Task requirements ▸ From the passage on synthetic voices, return everything from "It’s important to" down to "lines were produced.", copied word for word.

Supplied passage ▸
The line between synthetic voices and real ones has been blurring for years. We regularly hear computer-generated reps on customer service lines or reading articles aloud to us online. UK company Sonantic famously cloned Val Kilmer’s voice after surgery for throat cancer left him unable to speak, which the public first heard in the documentary Val but that reached tens of millions in this summer’s Top Gun: Maverick.
Last Wednesday, Amazon announced a move that broadens the reach of such technology to users of its Alexa smart assistant. An upcoming update to the tech will allow them to replace the standard voice with that of anyone, including deceased loved ones. The company claims that the technology, which does not yet have a release date, can generate a clone of a person’s voice with as little as one minute of audio. Whether one might find the notion of an AI-generated grandma reading a bedtime story from The Great Beyond creepy or endearing, the move represents a step forward in making synthetic voices more accessible.
As recently as four years ago, capturing enough of an individual’s vocal patterns and intonations was a much longer process. For example, VocalID, a company that provides synthetic voices for clients with conditions that leave them unable to speak, required several hundred sentences’ worth of data to accurately recreate an individual’s voice. Around the same time, a similar product called Speech Morphing required about an hour’s worth of scripted inputs.
Synthesis, though, has been getting progressively easier and more common. In 2018, Chinese company Baidu made headlines for demonstrations of its Deep Voice tech that that needed only 60 seconds of audio to synthesize a voice. Today, the Veritone platform allows celebrities to sell synthetic versions of their voices to be used in endorsement deals. And the Overdub feature from the company Descript lets podcast engineers fix vocal flubs or all-out replace words in a recording without having to pull the host back into the studio.
Recreating voices is a powerful tool for those who have lost the ability to speak due to injury or illness. Some 2 million people in the US require the help of so-called adaptive alternative communication (AAC) to speak. The causes of speech disability are broad—from diseases that impact motor control like cerebral palsy to events like brain injuries or strokes—so a great number more may stand to benefit from making the technology more accessible. One estimate posits that about 5 million Americans and 97 million people worldwide could benefit from AAC. The ability to use a custom and personalized voice instead of an out-of-the-box generic “robo voice,” could be transformative.
It’s important to recognize, however, that voice synthesis may not only be used in purely altruistic ways. The potential to use a synthetic version of a public figure or celebrity’s voice in a deep-fake are clear—Kilmer’s Sonantic-provided voice, after all, was created using already existing footage and audio. And, at the same time, we’re still finding the guardrails around when and how a show, brand, or director should disclose when they’re using an AI-generated voice. When director Morgan Neville tapped a synthetic voice to generate three lines of dialogue from Anthony Bourdain in the documentary Roadrunner, there was backlash over the film’s failure to disclose how the lines were produced.
For those interacting with the technology day-to-day via a platform like Alexa, the more-common risk is the ooky-spooky-ness of falling into the uncanny valley. If a recreation misses the mark, even slightly, the artificial voice might tip the balance right creep-town. “There are certainly some risks, such as if the voice and resulting AI interactions doesn’t match well with the loved ones’ memories of that individual,” Michael Inouye, an analyst ABI Research focused on emerging internet technologies like the Metaverse, told CNN.

Dataset records
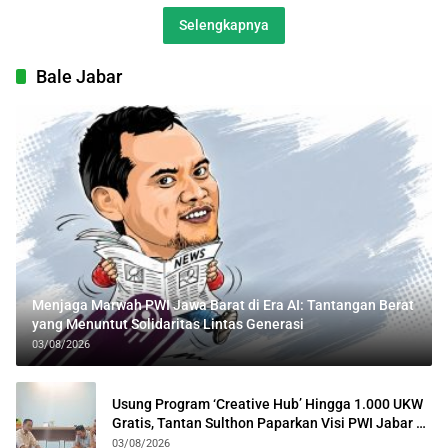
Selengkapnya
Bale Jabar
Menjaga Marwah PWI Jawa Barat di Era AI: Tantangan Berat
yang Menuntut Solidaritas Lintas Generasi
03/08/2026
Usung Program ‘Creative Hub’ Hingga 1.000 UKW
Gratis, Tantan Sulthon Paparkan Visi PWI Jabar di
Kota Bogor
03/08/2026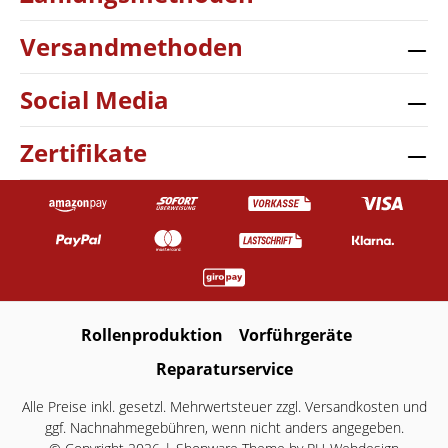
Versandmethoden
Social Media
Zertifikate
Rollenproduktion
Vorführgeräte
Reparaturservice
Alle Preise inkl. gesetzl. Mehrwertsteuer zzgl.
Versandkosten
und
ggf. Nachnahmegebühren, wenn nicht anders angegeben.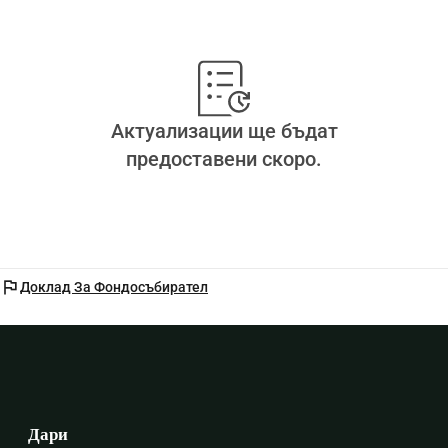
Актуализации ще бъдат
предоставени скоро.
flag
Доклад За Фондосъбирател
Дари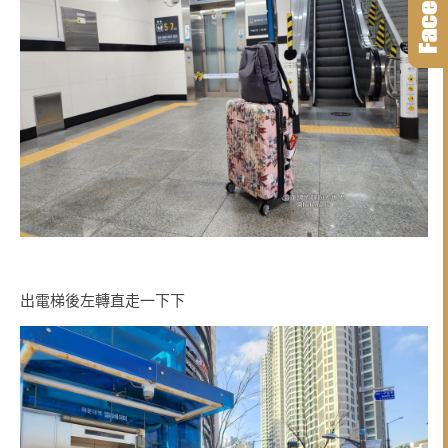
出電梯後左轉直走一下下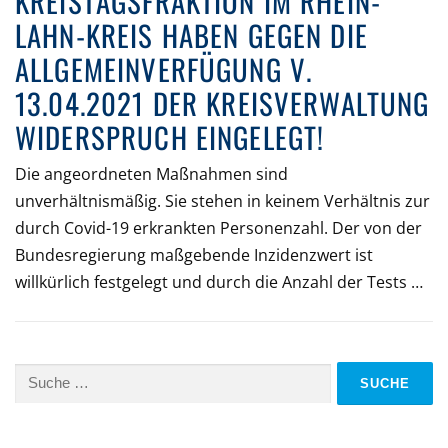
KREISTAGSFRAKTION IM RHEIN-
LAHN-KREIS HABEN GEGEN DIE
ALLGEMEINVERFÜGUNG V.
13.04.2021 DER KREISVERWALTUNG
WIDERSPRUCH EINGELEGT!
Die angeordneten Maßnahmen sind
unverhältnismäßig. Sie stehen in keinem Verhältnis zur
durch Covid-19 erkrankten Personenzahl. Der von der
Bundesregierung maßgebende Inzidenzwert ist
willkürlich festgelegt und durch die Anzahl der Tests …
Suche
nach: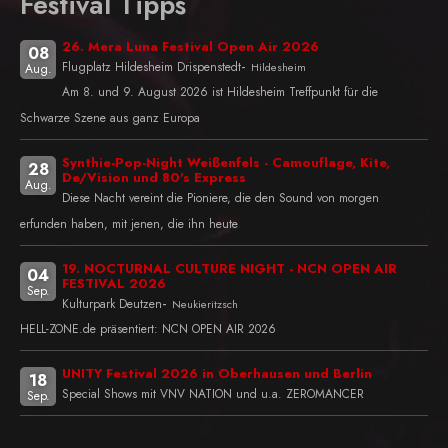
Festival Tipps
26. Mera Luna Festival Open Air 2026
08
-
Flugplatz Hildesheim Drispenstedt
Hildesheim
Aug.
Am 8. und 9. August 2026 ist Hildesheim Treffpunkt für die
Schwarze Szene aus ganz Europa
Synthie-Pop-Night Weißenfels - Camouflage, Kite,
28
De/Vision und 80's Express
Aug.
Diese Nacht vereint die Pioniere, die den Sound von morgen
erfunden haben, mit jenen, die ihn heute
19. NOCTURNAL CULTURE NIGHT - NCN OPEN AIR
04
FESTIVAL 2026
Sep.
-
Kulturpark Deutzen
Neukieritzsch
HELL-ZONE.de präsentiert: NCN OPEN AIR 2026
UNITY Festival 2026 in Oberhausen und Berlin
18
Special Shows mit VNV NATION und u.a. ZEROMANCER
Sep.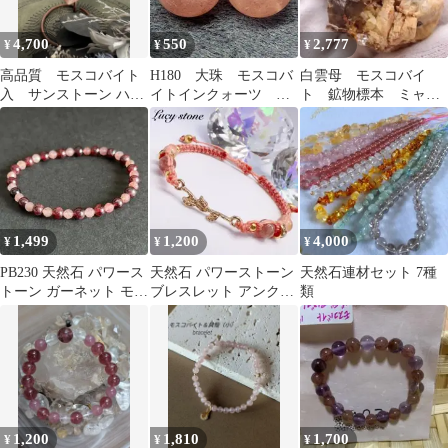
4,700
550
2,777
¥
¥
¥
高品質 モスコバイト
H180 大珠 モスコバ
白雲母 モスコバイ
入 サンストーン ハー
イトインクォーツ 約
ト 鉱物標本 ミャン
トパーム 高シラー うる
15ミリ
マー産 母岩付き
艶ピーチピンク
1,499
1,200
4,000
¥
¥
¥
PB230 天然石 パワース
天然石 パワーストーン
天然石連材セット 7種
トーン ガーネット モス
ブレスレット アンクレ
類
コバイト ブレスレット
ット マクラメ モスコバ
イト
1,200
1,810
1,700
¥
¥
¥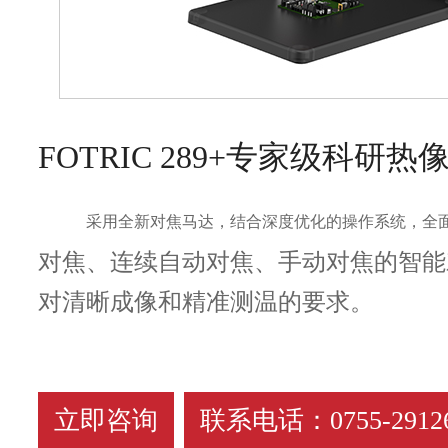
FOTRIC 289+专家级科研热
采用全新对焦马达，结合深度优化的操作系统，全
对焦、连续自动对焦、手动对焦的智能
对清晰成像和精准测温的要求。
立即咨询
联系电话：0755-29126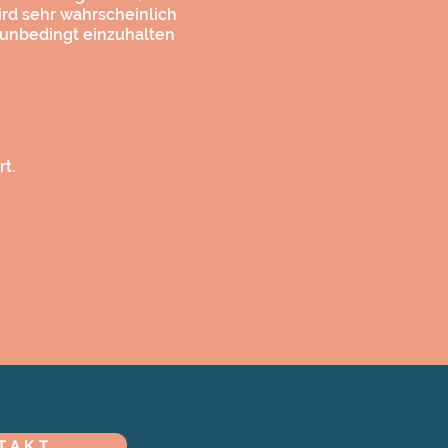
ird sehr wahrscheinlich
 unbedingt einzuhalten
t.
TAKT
--
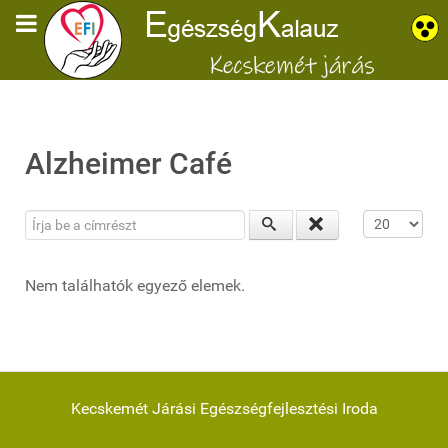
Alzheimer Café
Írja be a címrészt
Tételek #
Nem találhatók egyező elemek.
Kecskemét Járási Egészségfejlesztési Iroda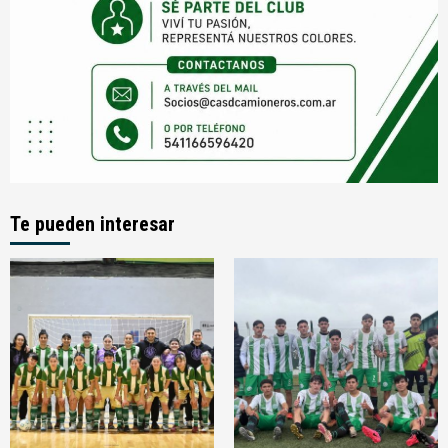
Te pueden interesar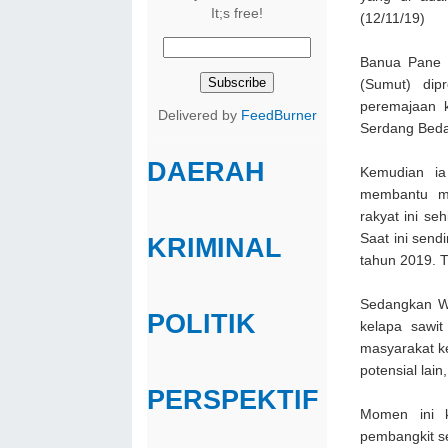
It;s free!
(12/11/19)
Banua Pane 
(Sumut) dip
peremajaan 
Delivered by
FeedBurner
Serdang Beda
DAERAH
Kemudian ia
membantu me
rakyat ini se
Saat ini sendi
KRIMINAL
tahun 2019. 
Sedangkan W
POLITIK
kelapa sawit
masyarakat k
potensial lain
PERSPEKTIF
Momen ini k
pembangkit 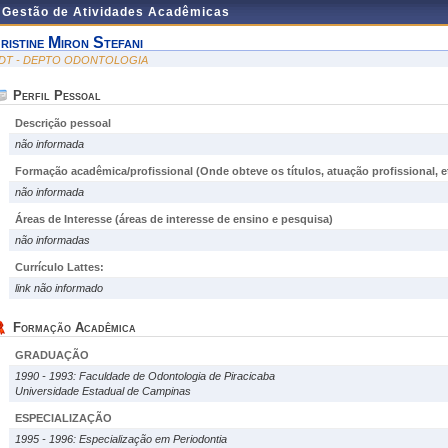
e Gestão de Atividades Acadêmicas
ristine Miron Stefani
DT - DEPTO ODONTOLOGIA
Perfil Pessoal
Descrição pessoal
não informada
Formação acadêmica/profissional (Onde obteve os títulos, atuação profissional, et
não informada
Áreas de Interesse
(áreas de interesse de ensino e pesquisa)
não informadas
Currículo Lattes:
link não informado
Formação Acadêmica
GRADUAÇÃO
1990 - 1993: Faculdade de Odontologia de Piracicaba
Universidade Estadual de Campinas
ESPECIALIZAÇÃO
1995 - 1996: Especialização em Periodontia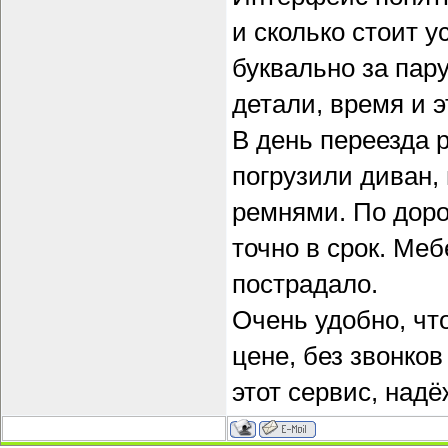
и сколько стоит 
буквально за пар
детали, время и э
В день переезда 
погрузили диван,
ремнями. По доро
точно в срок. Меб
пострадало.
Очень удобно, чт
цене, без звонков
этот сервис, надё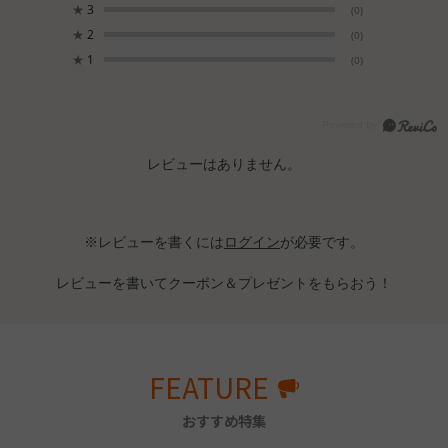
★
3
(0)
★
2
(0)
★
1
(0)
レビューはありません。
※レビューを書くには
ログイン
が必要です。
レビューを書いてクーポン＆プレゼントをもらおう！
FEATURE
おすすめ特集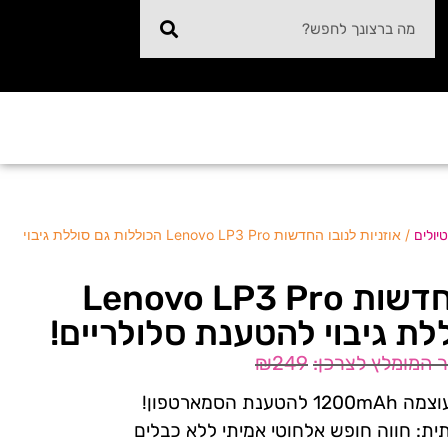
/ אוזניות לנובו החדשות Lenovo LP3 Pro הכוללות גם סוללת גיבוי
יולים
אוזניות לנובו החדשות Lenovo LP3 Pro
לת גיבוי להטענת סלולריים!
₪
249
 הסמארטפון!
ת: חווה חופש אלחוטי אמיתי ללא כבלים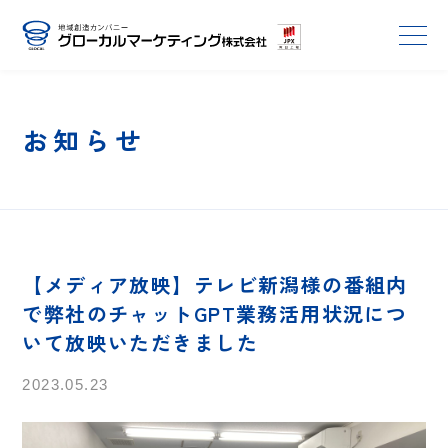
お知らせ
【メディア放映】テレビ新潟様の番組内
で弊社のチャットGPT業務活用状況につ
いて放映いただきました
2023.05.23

Task answer ▸
It’s important to recognize, however, that voice synthesis may not only be used in purely altruistic ways. The potential to use a synthetic version of a public figure or celebrity’s voice in a deep-fake are clear—Kilmer’s Sonantic-provided voice, after all, was created using already existing footage and audio. And, at the same time, we’re still finding the guardrails around when and how a show, brand, or director should disclose when they’re using an AI-generated voice. When director Morgan Neville tapped a synthetic voice to generate three lines of dialogue from Anthony Bourdain in the documentary Roadrunner, there was backlash over the film’s failure to disclose how the lines were produced.